(Source data)
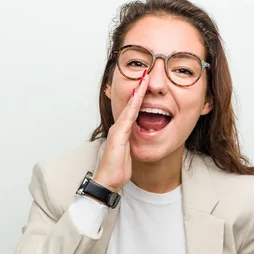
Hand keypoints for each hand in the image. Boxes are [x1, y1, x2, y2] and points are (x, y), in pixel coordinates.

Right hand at [93, 70, 148, 191]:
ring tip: (144, 78)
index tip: (145, 83)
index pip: (133, 110)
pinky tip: (139, 95)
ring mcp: (117, 130)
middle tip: (145, 73)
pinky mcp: (118, 136)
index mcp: (122, 131)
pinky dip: (134, 105)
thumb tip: (137, 140)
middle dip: (138, 88)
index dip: (139, 96)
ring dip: (137, 92)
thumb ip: (131, 144)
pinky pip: (128, 117)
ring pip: (130, 107)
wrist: (108, 181)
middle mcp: (118, 128)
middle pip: (130, 104)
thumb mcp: (128, 154)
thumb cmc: (117, 169)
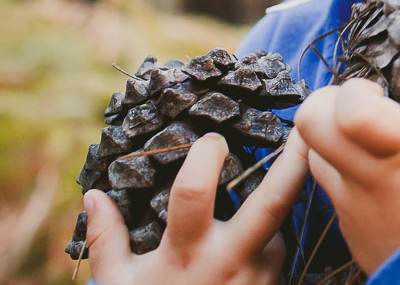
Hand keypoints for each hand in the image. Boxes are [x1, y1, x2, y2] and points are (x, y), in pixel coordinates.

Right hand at [83, 130, 308, 284]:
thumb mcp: (118, 284)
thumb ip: (106, 239)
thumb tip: (94, 195)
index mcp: (185, 252)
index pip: (195, 192)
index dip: (204, 157)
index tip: (212, 139)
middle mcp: (229, 262)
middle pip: (273, 203)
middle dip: (294, 162)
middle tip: (305, 130)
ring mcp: (258, 278)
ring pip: (278, 231)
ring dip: (268, 215)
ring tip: (245, 211)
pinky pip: (276, 257)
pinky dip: (266, 246)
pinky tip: (250, 245)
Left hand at [293, 78, 399, 273]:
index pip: (345, 106)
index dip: (358, 89)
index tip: (380, 95)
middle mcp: (365, 175)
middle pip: (308, 124)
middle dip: (327, 103)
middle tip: (359, 108)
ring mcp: (350, 204)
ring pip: (314, 155)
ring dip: (335, 140)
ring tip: (373, 147)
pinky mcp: (348, 227)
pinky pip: (333, 188)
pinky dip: (348, 175)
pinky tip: (384, 184)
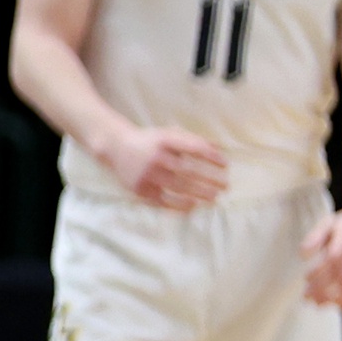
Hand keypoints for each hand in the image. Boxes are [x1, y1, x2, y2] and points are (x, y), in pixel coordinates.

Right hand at [102, 125, 228, 209]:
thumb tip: (220, 150)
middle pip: (188, 170)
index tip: (226, 165)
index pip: (194, 148)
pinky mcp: (139, 188)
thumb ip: (193, 140)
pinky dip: (178, 205)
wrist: (115, 147)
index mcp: (165, 140)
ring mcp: (146, 174)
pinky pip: (162, 200)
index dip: (211, 157)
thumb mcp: (169, 134)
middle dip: (210, 179)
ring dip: (198, 193)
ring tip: (213, 198)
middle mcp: (155, 156)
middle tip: (225, 186)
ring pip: (177, 186)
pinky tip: (192, 206)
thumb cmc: (150, 141)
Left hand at [302, 203, 341, 308]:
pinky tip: (338, 304)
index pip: (333, 260)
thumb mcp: (327, 224)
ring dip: (335, 300)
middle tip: (306, 297)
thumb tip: (302, 256)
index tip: (306, 278)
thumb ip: (314, 239)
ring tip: (319, 303)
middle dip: (323, 290)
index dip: (319, 273)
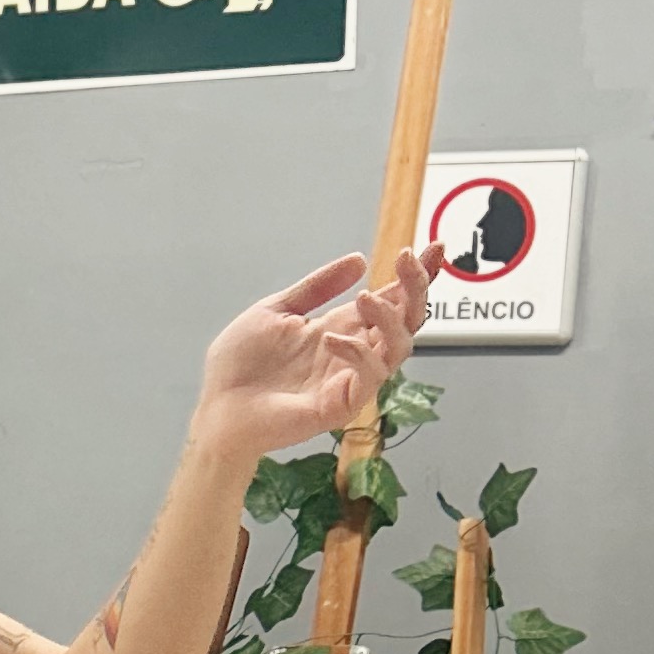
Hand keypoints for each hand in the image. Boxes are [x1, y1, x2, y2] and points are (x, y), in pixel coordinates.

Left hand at [193, 247, 439, 463]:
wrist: (217, 407)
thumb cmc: (240, 365)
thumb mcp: (277, 310)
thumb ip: (317, 287)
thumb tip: (360, 259)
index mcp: (342, 328)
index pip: (392, 301)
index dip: (416, 276)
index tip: (436, 245)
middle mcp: (352, 353)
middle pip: (407, 322)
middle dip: (416, 288)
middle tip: (407, 260)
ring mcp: (348, 380)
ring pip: (398, 349)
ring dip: (390, 318)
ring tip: (364, 298)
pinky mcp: (340, 406)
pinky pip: (369, 378)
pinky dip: (357, 352)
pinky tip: (331, 338)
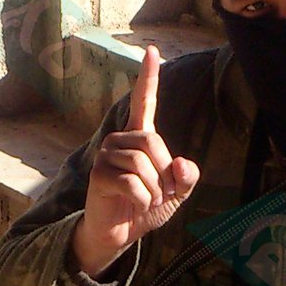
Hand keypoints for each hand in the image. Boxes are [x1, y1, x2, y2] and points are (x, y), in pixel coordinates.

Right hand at [71, 46, 200, 279]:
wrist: (120, 234)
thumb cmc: (146, 208)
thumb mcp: (177, 193)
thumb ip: (187, 177)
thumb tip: (181, 163)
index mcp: (139, 138)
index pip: (143, 103)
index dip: (148, 78)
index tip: (151, 50)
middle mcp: (119, 141)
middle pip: (152, 142)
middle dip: (165, 172)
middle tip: (163, 192)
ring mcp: (106, 156)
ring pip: (142, 163)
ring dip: (154, 189)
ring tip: (148, 199)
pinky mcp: (99, 175)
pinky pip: (132, 183)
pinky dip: (143, 199)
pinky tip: (136, 205)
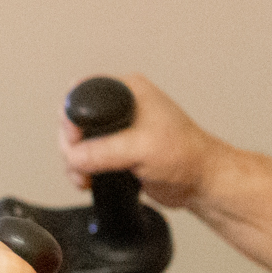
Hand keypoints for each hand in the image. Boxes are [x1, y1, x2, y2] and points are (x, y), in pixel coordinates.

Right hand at [58, 73, 223, 211]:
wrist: (200, 182)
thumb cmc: (187, 155)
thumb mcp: (141, 148)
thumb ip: (104, 151)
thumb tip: (75, 156)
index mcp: (128, 90)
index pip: (81, 93)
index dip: (71, 118)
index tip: (75, 141)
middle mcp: (121, 105)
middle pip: (75, 119)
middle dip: (71, 145)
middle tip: (80, 162)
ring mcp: (118, 129)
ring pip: (78, 141)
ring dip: (75, 161)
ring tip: (85, 176)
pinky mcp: (117, 150)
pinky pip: (87, 157)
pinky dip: (82, 170)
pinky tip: (89, 180)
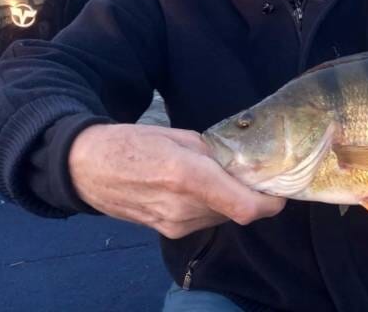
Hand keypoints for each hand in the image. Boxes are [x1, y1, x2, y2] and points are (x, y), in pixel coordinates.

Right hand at [69, 124, 285, 238]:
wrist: (87, 168)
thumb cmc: (132, 142)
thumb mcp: (179, 136)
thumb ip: (214, 153)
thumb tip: (240, 165)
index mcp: (189, 176)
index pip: (245, 207)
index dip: (270, 203)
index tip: (280, 192)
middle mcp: (184, 208)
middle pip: (236, 210)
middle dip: (249, 195)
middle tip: (250, 174)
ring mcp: (175, 224)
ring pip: (221, 217)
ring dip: (229, 200)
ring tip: (218, 176)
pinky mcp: (167, 231)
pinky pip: (203, 220)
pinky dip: (211, 206)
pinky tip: (200, 188)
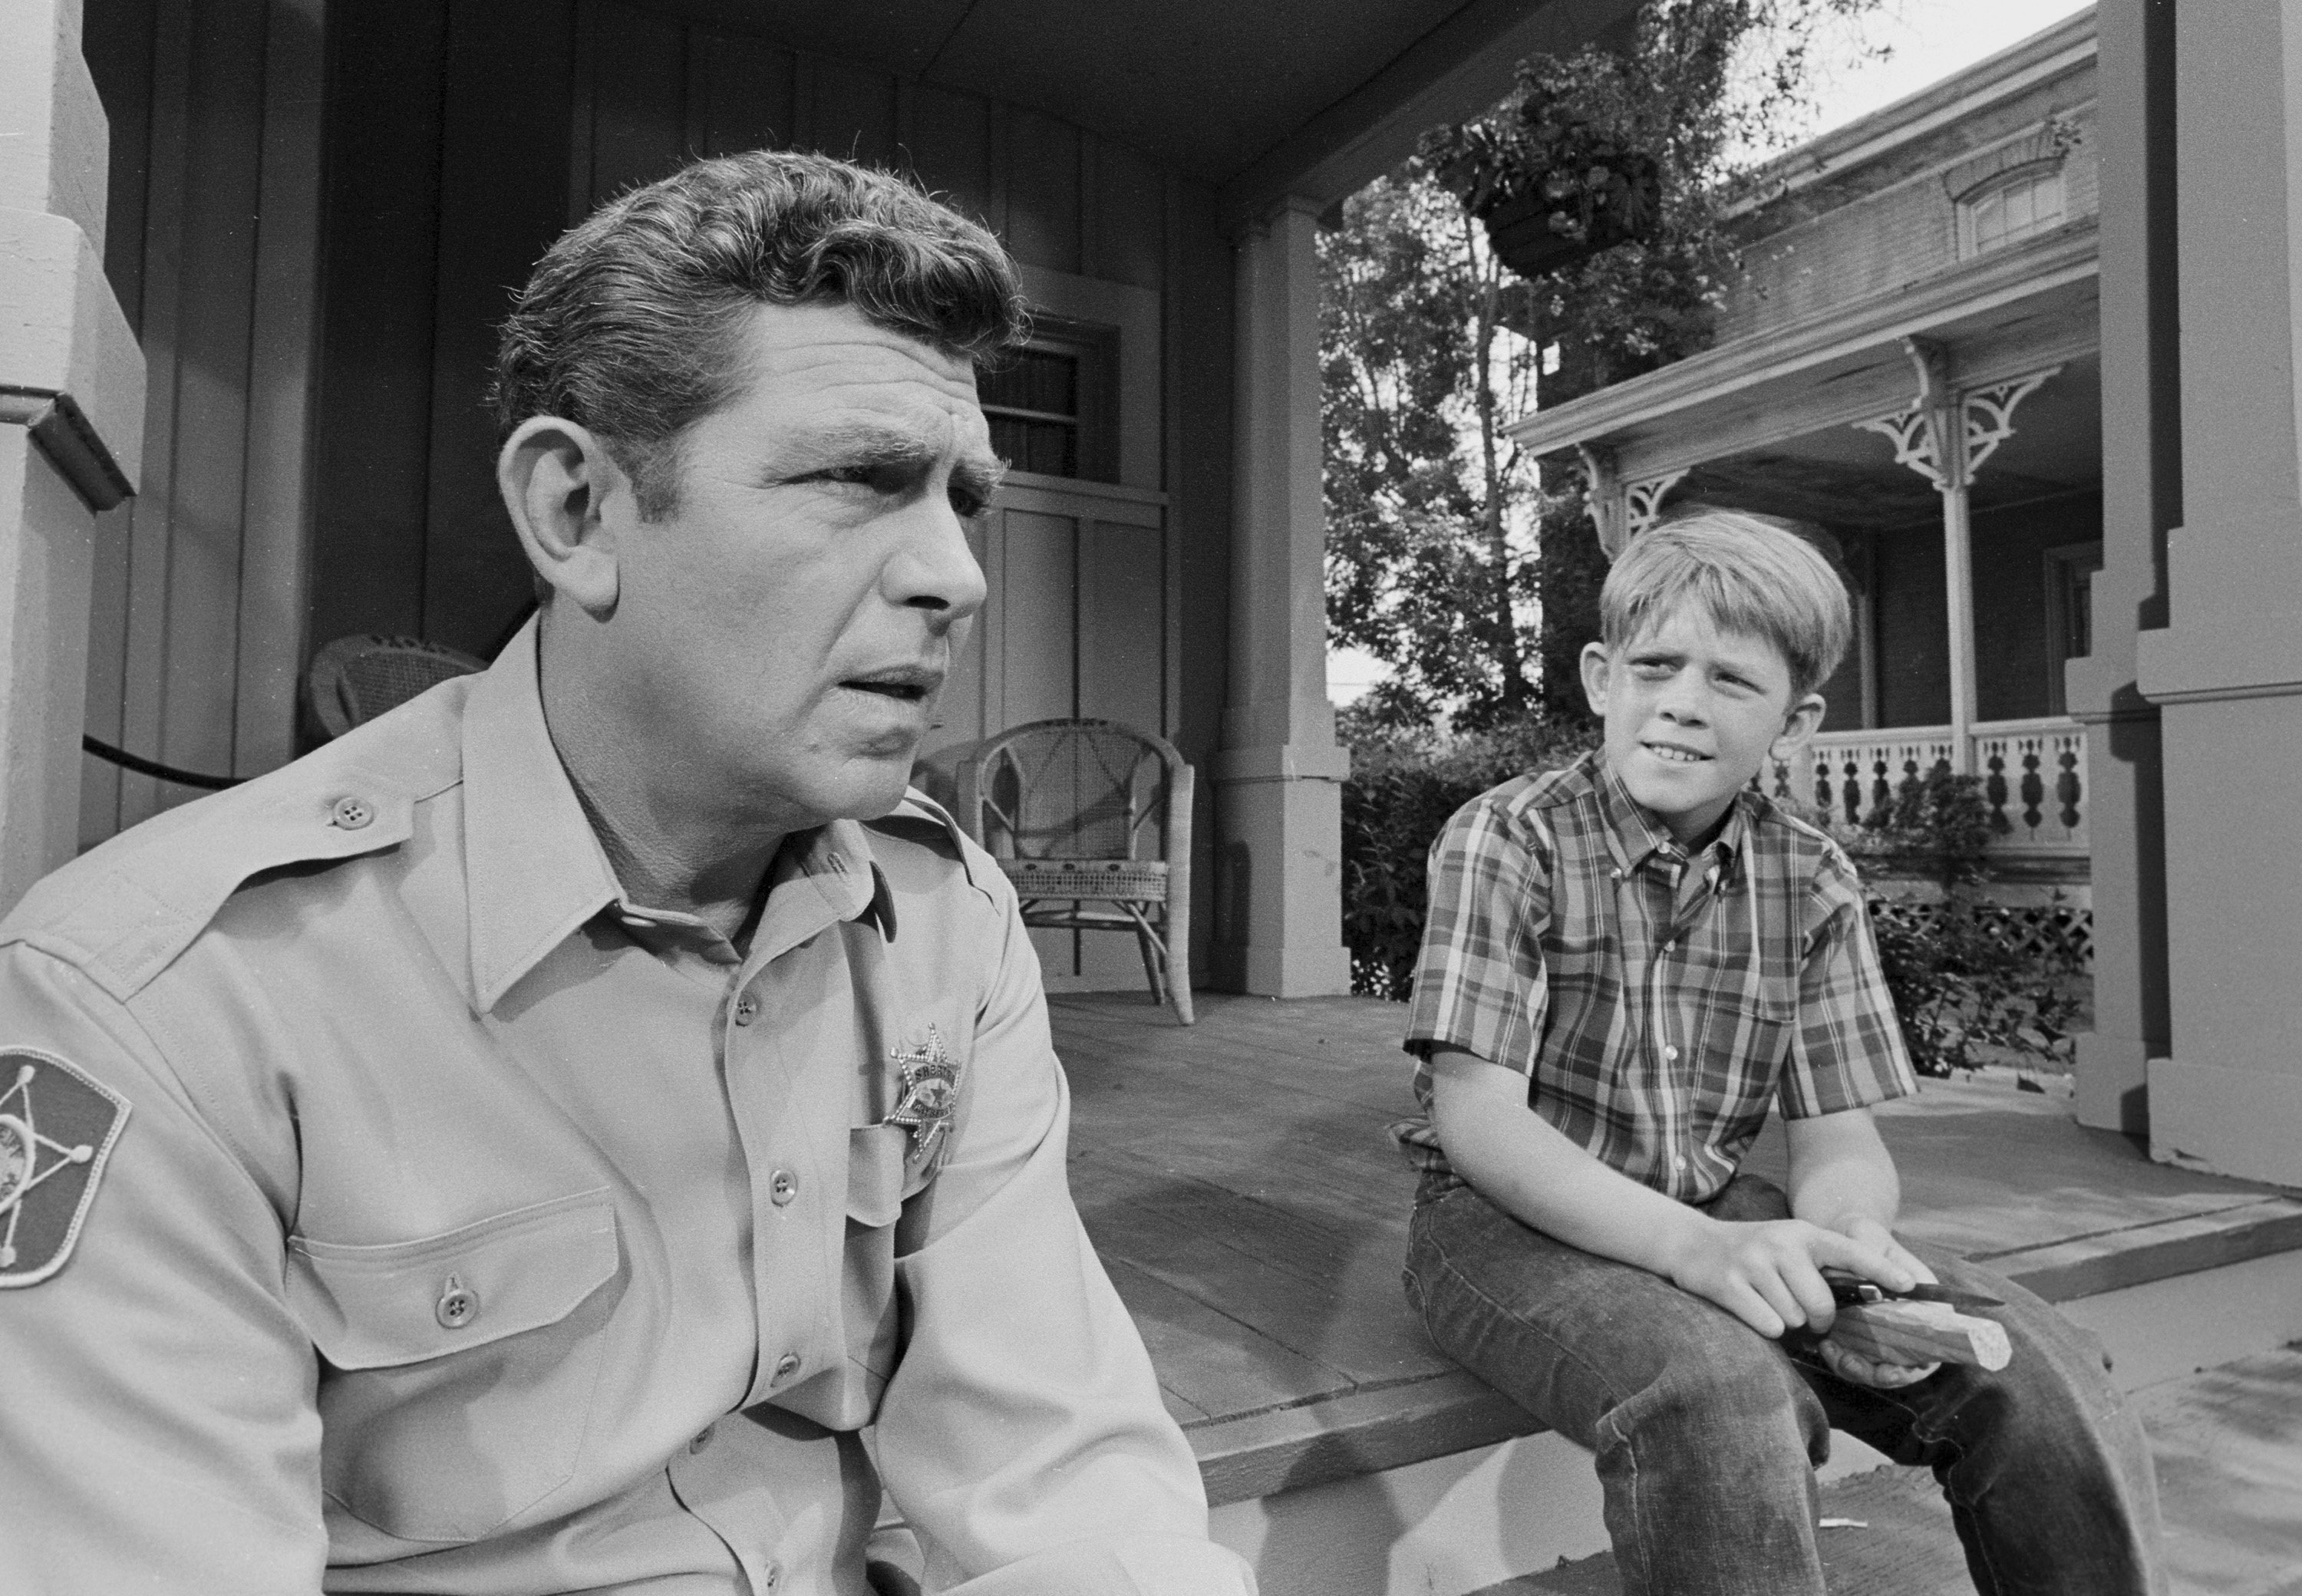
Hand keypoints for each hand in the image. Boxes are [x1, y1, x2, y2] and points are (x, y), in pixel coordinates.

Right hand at [1663, 1215, 1916, 1340]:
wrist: (1691, 1243)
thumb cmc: (1752, 1252)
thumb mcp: (1787, 1245)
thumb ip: (1820, 1265)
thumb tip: (1862, 1301)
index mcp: (1803, 1234)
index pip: (1850, 1252)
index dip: (1881, 1271)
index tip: (1909, 1287)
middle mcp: (1781, 1244)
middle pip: (1822, 1304)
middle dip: (1818, 1319)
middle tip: (1802, 1313)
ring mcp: (1754, 1263)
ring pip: (1794, 1319)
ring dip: (1786, 1321)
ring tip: (1768, 1301)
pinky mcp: (1729, 1284)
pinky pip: (1769, 1325)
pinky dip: (1765, 1326)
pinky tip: (1751, 1308)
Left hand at [1815, 1216, 1941, 1387]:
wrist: (1838, 1235)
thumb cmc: (1861, 1235)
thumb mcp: (1869, 1236)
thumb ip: (1882, 1258)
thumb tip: (1905, 1283)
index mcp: (1922, 1297)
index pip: (1937, 1340)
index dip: (1921, 1361)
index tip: (1899, 1366)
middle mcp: (1909, 1318)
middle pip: (1909, 1362)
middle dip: (1884, 1373)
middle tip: (1857, 1366)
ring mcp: (1886, 1330)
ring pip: (1882, 1366)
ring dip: (1860, 1369)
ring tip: (1836, 1354)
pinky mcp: (1863, 1334)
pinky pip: (1858, 1358)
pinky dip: (1844, 1359)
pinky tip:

WORK ORDER: There is a line with "pinky tip: (139, 95)" and a line with "wrist: (108, 181)" above. Copy exactly those two lines and all lines between them, with nothing else.

SOLUTION FOR THIS TASK:
pinky tip: (139, 95)
ring mcp: (117, 130)
middle tip: (145, 73)
pinky mcp: (118, 136)
index mcp: (122, 131)
pinky dip: (134, 105)
thumb tip: (137, 140)
middle dip: (138, 88)
index dip: (139, 96)
ring dip: (137, 92)
thumb ip: (131, 144)
pinky pip: (128, 117)
ring pip: (130, 107)
wrist: (108, 181)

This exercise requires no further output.